Bref, si la recherche d’une plus grande cohérence, voire d’une meilleure prévisibilité des marchés internationaux, porte de grandes promesses, notamment pour les pays en développement, elle comporte aussi, indépendamment de toutes autres considérations de géopolitique, des effets pervers.  De surcroît, ces qualités ne sont pas sans présenter des avantages aussi… pour les groupes de criminalité organisée.

 

Errances d’un discours sécuritaire

Au cours de cette même période, on a vu s’installer peu à peu, dans divers pays du monde occidental, un discours sur la sécurité intérieure en réponse à la hausse perçue ou réelle de la criminalité et du sentiment d’insécurité des populations.  On a pu en voir des effets aussi bien dans des campagnes électorales axées sur la loi et l’ordre que dans une dérive vers des mesures jugées répressives par d’aucuns, telles les politiques de tolérance zéro.[10]

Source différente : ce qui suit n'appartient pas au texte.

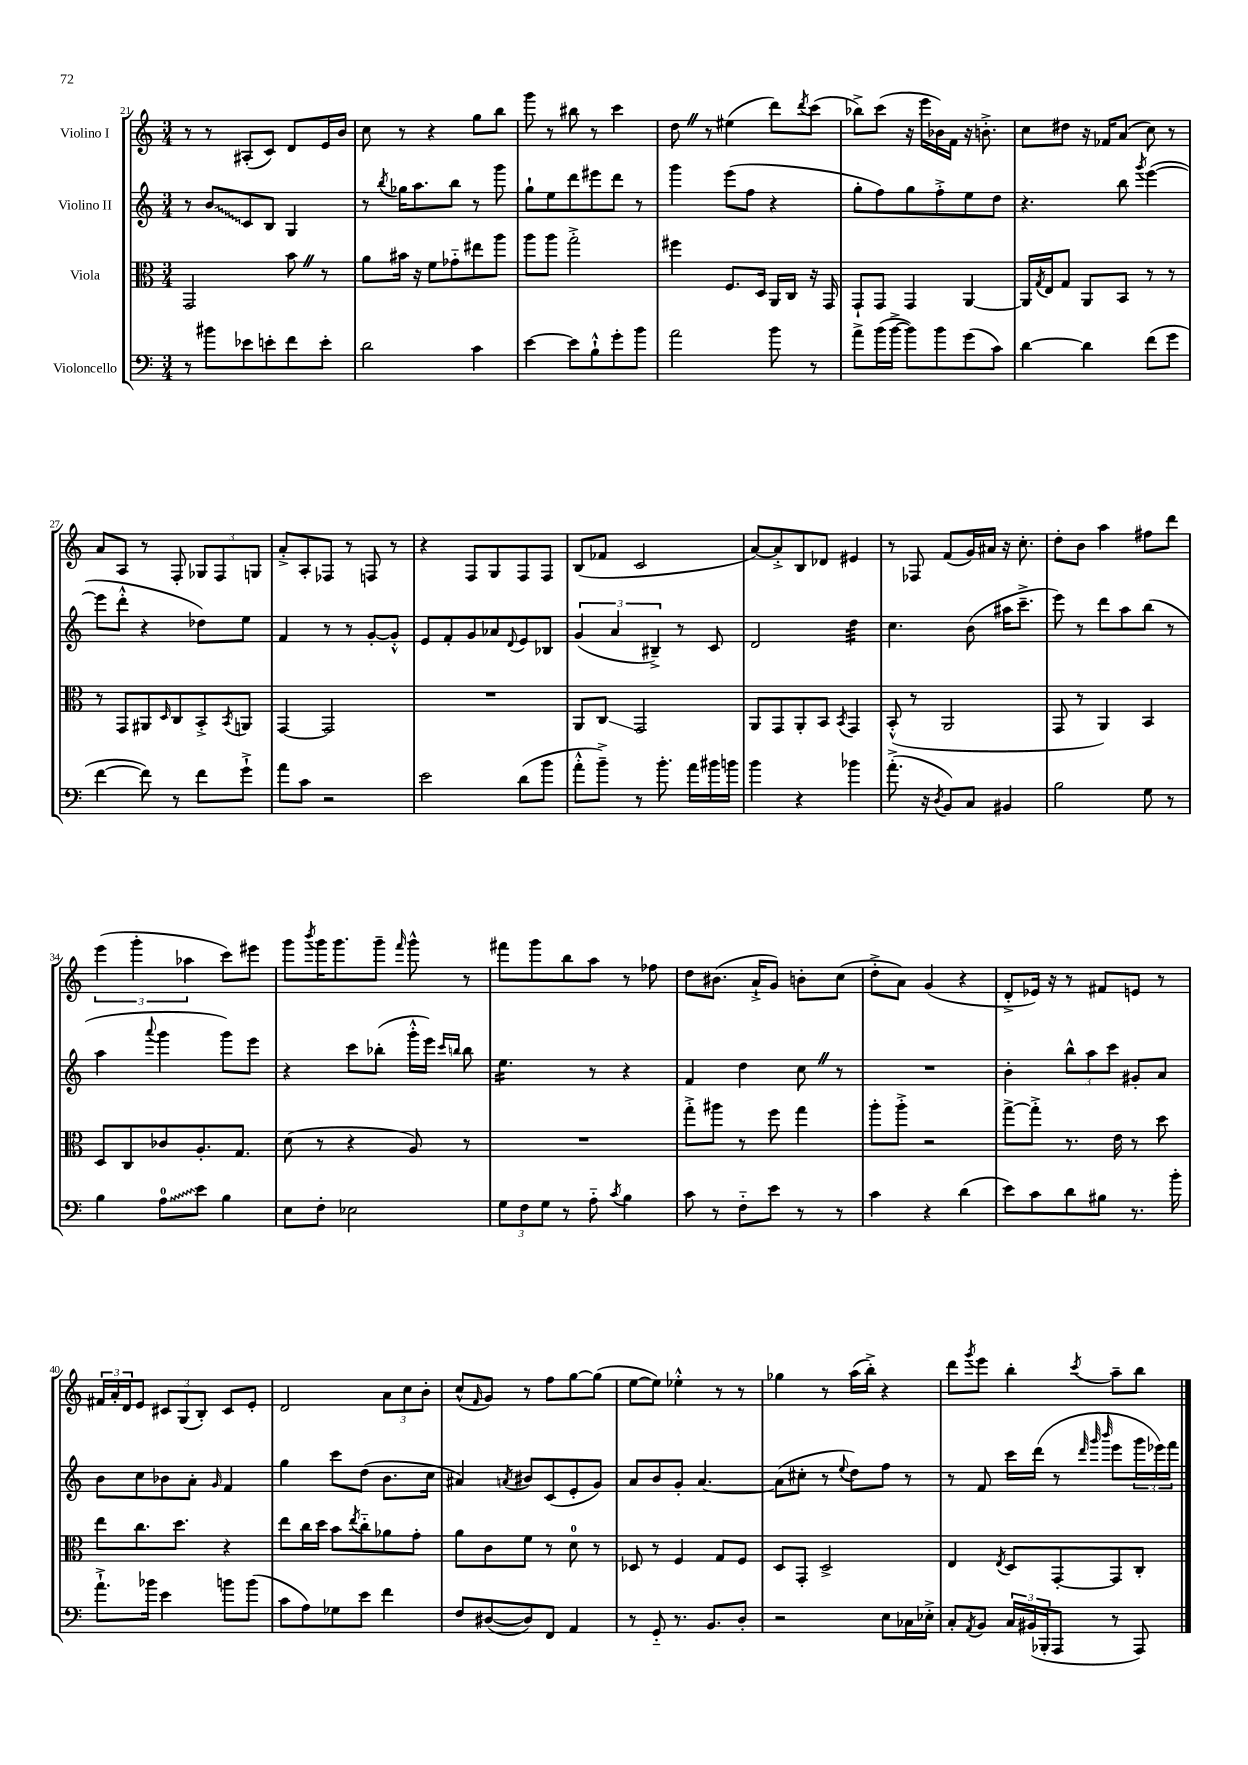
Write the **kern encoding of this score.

**kern	**kern	**kern	**kern
*staff4	*staff3	*staff2	*staff1
*clefF4	*clefC3	*clefG2	*clefG2
*k[]	*k[]	*k[]	*k[]
*M3/4	*M3/4	*M3/4	*M3/4
8r	2GG	8r	8r
8b#	.	8b	8r
8e-	.	8c	(8A#'
8e'	.	8B	8c)
8f	8b	4G	8d
8e'	8r	.	16e
.	.	.	16b
=	=	=	=
2d	8a	8r	8cc
.	.	8qbb	.
.	16b#	16gg-	8r
.	16r	8.aa	.
.	8f	.	4r
.	8g-'~	8bb	.
4c	8ee#	8r	8gg
.	8aa	8ggg	8bb
=	=	=	=
[4e	8aa	8gg`	8ggg
.	8aa	8ee	8r
8e]	2gg'^	8ddd	8bb#
8B`^^	.	8eee#	8r
8g'	.	8ddd	4ccc
8b	.	8r	.
=	=	=	=
2a	4ff#	4ggg	8dd
.	.	.	8r
.	8.F	(8eee	(4ee#
.	.	8ff	.
.	16D	.	.
8b	16AA	4r	8ddd)
.	16C	.	.
.	.	.	8qddd
8r	16r	.	(8ccc
.	16GG	.	.
=	=	=	=
8a^	8GG`	8gg'	8bb-^)
(16b	8GG	8ff)	(8ccc
[16b^	.	.	.
8b])	4GG	8gg	16r
.	.	.	16eee
8b	.	8ff'^	16b-)
.	.	.	16f
(8g	[4AA	8ee	16r
.	.	.	8.b'^
8c)	.	8dd	.
=	=	=	=
[4d	16AA]	4.r	8cc
.	8qG	.	.
.	16E	.	.
.	8G	.	8dd#
4d]	8AA	.	16r
.	.	.	16f-
.	8BB	8bb	(8a
.	.	8qggg	.
(8f	8r	([4eee	8cc)
8g	8r	.	8r
=	=	=	=
[4f	8r	8eee]	8a
.	8GG	8ddd'^^	8A
8f])	8AA#	4r	8r
.	16qqD	.	.
8r	8C	.	8F'
8f	8BB'^	8dd-)	12G-
.	.	.	12F
.	8qBB	.	.
8g`^	8AA	8ee	.
.	.	.	12G
=	=	=	=
8a	[4GG	4f	8a'^
8c	.	.	8A'
2r	2GG]	8r	8F-
.	.	8r	8r
.	.	[8g'	8F
.	.	8g'^^]	8r
=	=	=	=
2e	2.r	8e	4r
.	.	8f'	.
.	.	8g	8F
.	.	8a-	8G
.	.	8qqd	.
(8d	.	8e	8F
8b	.	8B-	8F
=	=	=	=
8a'^^	8AA	(6g	(8B
8b~^)	8C	.	8f-
.	.	6a	.
8r	2GG	.	2c
.	.	6B#~^)	.
8.b'	.	.	.
.	.	8r	.
16a	.	.	.
16b#	.	8c	.
16b	.	.	.
=	=	=	=
4b	8AA	2d	[8a)
.	8GG	.	8a'^]
4r	8AA'	.	8B
.	8BB	.	8d-
.	8qBB	.	.
4b-	4GG	4dd	4e#
=	=	=	=
(8.a'^	(8BB'^^	4.cc	8r
.	8r	.	8F-
16r	.	.	.
8qD	.	.	.
8BB)	2AA	.	(8f
8C	.	(8b	16g)
.	.	.	16a#
4BB#	.	16aa#	16r
.	.	8.ccc~^	8.cc'
=	=	=	=
2B	8GG	8eee)	8dd'
.	8r	8r	8b
.	4AA)	8ddd	4aa
.	.	8aa	.
8G	4BB	(8bb	8ff#
8r	.	8r	8ddd
=	=	=	=
4B	8D	4aa	(6eee
.	8C	.	.
.	.	.	6ggg'
.	.	8qqaaa	.
8A	8c-	4ggg	.
.	.	.	6aa-
8e	8.A'	.	.
4B	.	8ggg)	8ccc)
.	8.G	.	.
.	.	8eee	8eee#
=	=	=	=
8E	(8d	4r	8ggg
.	.	.	8qbbb
8F'	8r	.	16ggg
.	.	.	8.ggg
2E-	4r	8ccc	.
.	.	(8bb-'	8ggg~
.	.	.	16qqfff
.	8A)	16ggg'^^	8ggg^^
.	.	16eee)	.
.	.	16qqccc	.
.	.	16qqbb	.
.	8r	8bb	8r
=	=	=	=
12G	2.r	4.ee	8fff#
12F	.	.	.
.	.	.	8ggg
12G	.	.	.
8r	.	.	8bb
8A'~	.	8r	8aa
8qc	.	.	.
4B	.	4r	8r
.	.	.	8ff-
=	=	=	=
8c	8gg'^	4f	8dd
8r	8aa#	.	(8.b#
8F'~	8r	4dd	.
.	.	.	16a`^
8e	8ff	.	8g)
8r	4gg	8cc	8b'
8r	.	8r	(8cc
=	=	=	=
4c	8aa'	2.r	8dd'^
.	8aa'^	.	8a)
4r	2r	.	(4g
(4d	.	.	4r
=	=	=	=
8e)	[8gg^	4b'	8d'^
8c	8gg'^]	.	16e-)
.	.	.	16r
8d	8.r	12bb^^	8r
.	.	12aa	.
8B#	.	.	8f#
.	.	12ccc	.
.	16e	.	.
8.r	8r	8g#'	8e
.	8dd	8a	8r
16b'	.	.	.
=	=	=	=
8.a`^	8ee	8b	24f#
.	.	.	24a'
.	.	.	24d
.	8.cc	8cc	8e
16b-	.	.	.
4e	.	8b-	12c#
.	8.dd	.	.
.	.	.	(12G
.	.	8a'	.
.	.	.	12B')
.	.	16qqg	.
8b	4r	4f	8c#
(8b	.	.	8e'
=	=	=	=
8c	8ee	4gg	2d
8A)	16cc	.	.
.	16dd	.	.
8G-	8b	8ccc	.
.	8qee	.	.
8e	8cc'~	(8dd	.
4f	8a-	8.b	12a
.	.	.	12cc
.	8g'	.	.
.	.	.	12b'
.	.	16cc	.
=	=	=	=
8F	8a	4a#)	(8cc^^
.	.	.	16qqf
([8D#	8c	.	8g)
.	.	8qa	.
8D#])	8f	8b#	8r
8FF	8r	(8c	8ff
4AA	8d	8e'	[8gg
.	8r	8g)	(8gg]
=	=	=	=
8r	8D-	8a	[8ee
8GG'~	8r	8b	8ee])
8.r	4F	8g'	4ee-'^^
.	.	[4.a	.
8.BB	.	.	.
.	8G	.	8r
8D'	8F	.	8r
=	=	=	=
2r	8D	(8a]	4gg-
.	8GG'	8cc#'	.
.	2D^	8r	8r
.	.	8qqee	.
.	.	8dd)	(16aa
.	.	.	16bb'^)
8E	.	8ff	4r
16C-	.	8r	.
16E-'^	.	.	.
=	=	=	=
8C'	4E	8r	8ddd
8qAA	.	.	8qggg
8BB	.	8f	8eee
.	8qE	.	.
24C	8D	16ccc	4bb'
(24BB#	.	.	.
.	.	(16ddd	.
24BBB-'	.	.	.
8AAA	[8GG'	8r	.
.	.	32qqddd	.
.	.	32qqggg	.
.	.	32qqbbb	8qccc
8r	8GG]	8eee	8aa~
8AAA)	8C'	24ggg	8bb
.	.	24eee-)	.
.	.	24fff	.
==	==	==	==
*-	*-	*-	*-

En matière de drogues, ce discours se décline sous deux volets principaux.  D’abord, à compter du début des années 1980 sous la présidence de Ronald Reagan aux États-Unis, un discours de « guerre à la drogue » qui dépassera largement les frontières américaines.  Ensuite, à compter de la fin des années 1980, une équivalence de plus en plus forte entre drogues et criminalité.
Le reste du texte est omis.